---------- Data provided ----------

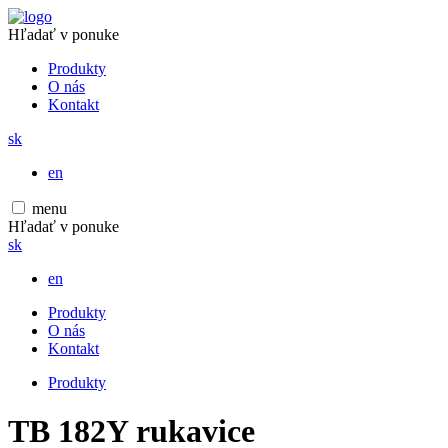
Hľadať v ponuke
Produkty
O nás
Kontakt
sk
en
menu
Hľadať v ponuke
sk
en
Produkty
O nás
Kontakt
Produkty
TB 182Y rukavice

----------
---------- Data provided ----------

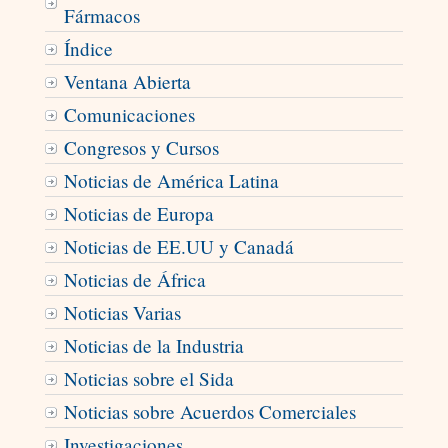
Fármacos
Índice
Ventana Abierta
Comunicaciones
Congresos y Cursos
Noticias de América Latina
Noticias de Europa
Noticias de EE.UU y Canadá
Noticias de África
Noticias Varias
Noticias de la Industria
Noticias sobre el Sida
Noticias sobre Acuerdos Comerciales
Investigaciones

----------

# Your objective
Count how many lines in the listing above contain the word "Noticias", and respond with only that number.

# Worked solution
8